Simple.Web handlers implement interfaces, either to ask for information from the request, or to indicate that they will supply specific information to the response. For example, the IRequireAuthentication interface tells the framework that the user must be logged in, and adds a CurrentUser property to the handler which the framework will set if the user is authenticated. If they're not, they'll be redirected to the login page.

This system is extensible, so that it is easy to add your own interfaces and the code to hook them up. The built-in behaviours are nearly all based on the same system, so your extensions are treated no differently to the core functionality. As an example, here is some code to get the raw query-string from the URI, if you needed that sort of thing:

Code

[RequestBehavior(typeof(SetQueryString))]
public interface IQueryString
{
    public IDictionary<string,string[]> QueryString { get; set; }
}

public static class SetQueryString
{
    public static void Impl(IQueryString handler, IContext context)
    {
        handler.QueryString = context.Request.QueryString;
    }
}

Explanation

So, the RequestBehavior attribute is applied to the interface to say it's part of the handler-setup phase of the request lifecycle, and you supply the type of the implementation class.

The implementation class should be public and static, with a public static method called Impl, which takes an instance of the interface as its first parameter, and an IContext as its second.

The Impl method can return either void or bool; if its return type is bool and the method returns false, the request lifecycle is stopped at that point.

As well as RequestBehavior, there are ResponseBehavior and OutputBehavior attributes. The way they are all called is as follows:

  • RequestBehavior implementations;
  • Handler's primary method (e.g. Get, Post, etc.)
  • ResponseBehavior implementations;
  • OutputBehavior implementations.

The only things that happen outside of this extensible pipeline are cookie handling (which don't use interfaces) and redirection (which happens before ResponseBehavior, if a Redirect-y status is returned).

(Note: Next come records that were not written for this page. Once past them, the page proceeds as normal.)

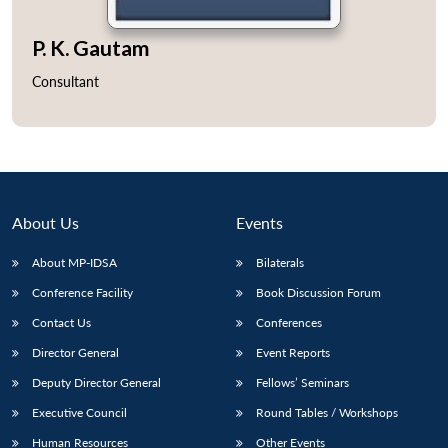
P. K. Gautam
Consultant
About Us
Events
About MP-IDSA
Bilaterals
Conference Facility
Book Discussion Forum
Contact Us
Conferences
Director General
Event Reports
Deputy Director General
Fellows’ Seminars
Executive Council
Round Tables / Workshops
Human Resources
Other Events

To get a better idea of how this all works, you can check out the Behaviors namespace in the core code.

Advice

Try to use this extensible pipeline to maintain the separation between IContext, IRequest and IResponse and the actual application code in your handlers. As soon as you introduce a dependency on any of those interfaces, you're into Mocking Hell, which is exactly what this whole system is trying to avoid.